- _Set task 1_
In the forum thread, give the stretch from "Sadly, the reason" through "will be fine." again, substituting "towing capacity" for each "tow rating".
- _Set task 2_
Count the lines in the entries that contain the string "middle", with case counting, and reply with the number alone.

- _Document segment_
--- begin ---
I mounted a fork mount on a small sheet of plywood that just lays in the back of my 5. I can mount the bike in there with the rear wheel in the "well" between the rear seats without having to drop the saddle at all. I can even keep one of the rear seats up. This is an excellent set-up. I think I posted a pic a long long time ago... I'll try and find it again for you.

BTW, I also have the factory roof bars with 2 bike trays for the rare occassion when I have someone with me.

edit: found it... http://forums.mtbr.com/showthread.php?p=2953403#poststop


----------



## Polk (Jan 19, 2004)

wankel said:


> Ya, weird that they don't rate the car for any towing at all in NA, whereas in Europe it is rated for 1322 lbs.


Sadly, the reason for there being no tow rating in NA is because the USA is so sue-happy. Most cars that are sold other places have a tow rating, but often the same car sold in the USA has no tow rating to avoid getting sued. If the European Mazda 5 is rated to tow 1322 lbs I would not hesitate to tow that much with a NA car. Just tow sensibly and your car will be fine.
--- end ---
- _Source material_
--- begin ---
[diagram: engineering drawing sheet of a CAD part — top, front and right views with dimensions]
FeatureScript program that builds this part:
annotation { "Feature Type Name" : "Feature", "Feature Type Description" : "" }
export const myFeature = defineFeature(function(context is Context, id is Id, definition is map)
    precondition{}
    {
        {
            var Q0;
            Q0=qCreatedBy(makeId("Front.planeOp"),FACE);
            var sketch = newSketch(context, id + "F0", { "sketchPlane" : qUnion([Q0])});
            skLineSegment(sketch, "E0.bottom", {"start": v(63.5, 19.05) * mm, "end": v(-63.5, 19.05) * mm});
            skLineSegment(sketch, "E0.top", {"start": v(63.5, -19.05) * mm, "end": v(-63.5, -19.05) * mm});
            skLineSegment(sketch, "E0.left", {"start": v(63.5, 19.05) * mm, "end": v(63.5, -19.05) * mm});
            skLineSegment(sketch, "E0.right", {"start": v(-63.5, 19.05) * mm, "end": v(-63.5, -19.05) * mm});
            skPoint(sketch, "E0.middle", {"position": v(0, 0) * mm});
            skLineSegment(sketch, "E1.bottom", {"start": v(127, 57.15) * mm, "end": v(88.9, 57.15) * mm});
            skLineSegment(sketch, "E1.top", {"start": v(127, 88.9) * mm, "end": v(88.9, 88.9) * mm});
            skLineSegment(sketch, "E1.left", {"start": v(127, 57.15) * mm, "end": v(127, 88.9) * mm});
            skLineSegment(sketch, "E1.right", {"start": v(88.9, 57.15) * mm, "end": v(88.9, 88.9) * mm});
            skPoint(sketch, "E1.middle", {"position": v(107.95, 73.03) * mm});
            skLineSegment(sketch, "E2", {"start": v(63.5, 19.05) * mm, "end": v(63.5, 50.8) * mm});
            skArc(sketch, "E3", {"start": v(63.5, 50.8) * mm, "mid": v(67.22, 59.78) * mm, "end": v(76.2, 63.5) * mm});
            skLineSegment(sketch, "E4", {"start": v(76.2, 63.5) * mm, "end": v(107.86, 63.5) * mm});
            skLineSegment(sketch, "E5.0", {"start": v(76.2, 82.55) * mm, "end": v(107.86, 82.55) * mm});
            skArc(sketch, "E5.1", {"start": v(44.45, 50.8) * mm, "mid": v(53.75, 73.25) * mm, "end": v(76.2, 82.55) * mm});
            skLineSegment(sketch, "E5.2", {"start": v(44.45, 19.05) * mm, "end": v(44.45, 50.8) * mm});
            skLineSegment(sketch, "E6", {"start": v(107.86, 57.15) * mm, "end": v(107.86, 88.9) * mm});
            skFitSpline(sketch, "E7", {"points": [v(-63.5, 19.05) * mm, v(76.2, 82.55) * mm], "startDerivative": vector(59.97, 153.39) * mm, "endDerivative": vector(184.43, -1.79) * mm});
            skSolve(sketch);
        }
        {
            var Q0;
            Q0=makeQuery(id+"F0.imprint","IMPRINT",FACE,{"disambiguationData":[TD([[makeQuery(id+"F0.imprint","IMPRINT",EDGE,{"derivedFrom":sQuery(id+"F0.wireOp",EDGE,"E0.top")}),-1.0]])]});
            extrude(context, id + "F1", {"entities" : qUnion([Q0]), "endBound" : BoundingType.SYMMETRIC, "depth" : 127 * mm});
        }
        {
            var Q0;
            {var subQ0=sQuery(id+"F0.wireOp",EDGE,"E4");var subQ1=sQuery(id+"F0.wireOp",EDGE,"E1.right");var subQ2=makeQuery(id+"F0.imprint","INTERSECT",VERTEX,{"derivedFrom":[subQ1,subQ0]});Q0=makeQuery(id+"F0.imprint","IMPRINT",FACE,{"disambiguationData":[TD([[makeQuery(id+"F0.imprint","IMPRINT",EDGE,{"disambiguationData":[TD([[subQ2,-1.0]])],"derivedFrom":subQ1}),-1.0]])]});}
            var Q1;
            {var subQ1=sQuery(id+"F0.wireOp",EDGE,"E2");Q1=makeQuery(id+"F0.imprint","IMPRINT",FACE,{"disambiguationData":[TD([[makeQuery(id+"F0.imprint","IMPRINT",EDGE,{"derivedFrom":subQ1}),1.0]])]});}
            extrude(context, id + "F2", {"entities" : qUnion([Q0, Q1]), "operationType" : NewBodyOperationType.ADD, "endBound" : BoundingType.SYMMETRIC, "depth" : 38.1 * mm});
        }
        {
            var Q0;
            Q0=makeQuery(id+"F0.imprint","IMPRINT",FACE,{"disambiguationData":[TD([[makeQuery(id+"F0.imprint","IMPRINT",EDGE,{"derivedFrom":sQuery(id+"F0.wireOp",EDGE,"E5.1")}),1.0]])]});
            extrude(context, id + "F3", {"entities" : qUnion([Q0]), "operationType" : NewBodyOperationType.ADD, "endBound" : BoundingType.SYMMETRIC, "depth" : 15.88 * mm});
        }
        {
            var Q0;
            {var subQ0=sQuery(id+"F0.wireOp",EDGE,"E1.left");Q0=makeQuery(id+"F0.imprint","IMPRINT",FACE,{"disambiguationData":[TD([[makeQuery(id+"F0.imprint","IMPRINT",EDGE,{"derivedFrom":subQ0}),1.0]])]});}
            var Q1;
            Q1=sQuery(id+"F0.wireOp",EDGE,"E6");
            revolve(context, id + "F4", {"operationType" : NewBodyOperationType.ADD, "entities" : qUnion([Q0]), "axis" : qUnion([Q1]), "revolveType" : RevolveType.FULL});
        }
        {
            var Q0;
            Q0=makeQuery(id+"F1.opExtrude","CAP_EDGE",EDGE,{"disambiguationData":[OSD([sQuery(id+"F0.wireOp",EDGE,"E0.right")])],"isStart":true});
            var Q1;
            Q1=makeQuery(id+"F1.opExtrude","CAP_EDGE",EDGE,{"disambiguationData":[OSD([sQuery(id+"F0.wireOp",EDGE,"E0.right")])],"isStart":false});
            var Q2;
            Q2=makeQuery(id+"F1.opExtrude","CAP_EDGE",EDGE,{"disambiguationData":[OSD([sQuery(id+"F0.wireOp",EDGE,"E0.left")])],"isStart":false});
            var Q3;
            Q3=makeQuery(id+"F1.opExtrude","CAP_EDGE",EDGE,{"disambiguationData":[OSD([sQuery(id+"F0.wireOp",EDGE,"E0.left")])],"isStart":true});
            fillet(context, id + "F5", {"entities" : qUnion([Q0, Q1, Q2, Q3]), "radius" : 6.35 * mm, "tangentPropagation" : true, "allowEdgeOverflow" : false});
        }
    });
--- end ---
- _Full output 1_
Sadly, the reason for there being no towing capacity in NA is because the USA is so sue-happy. Most cars that are sold other places have a towing capacity, but often the same car sold in the USA has no towing capacity to avoid getting sued. If the European Mazda 5 is rated to tow 1322 lbs I would not hesitate to tow that much with a NA car. Just tow sensibly and your car will be fine.

- _Full output 2_
2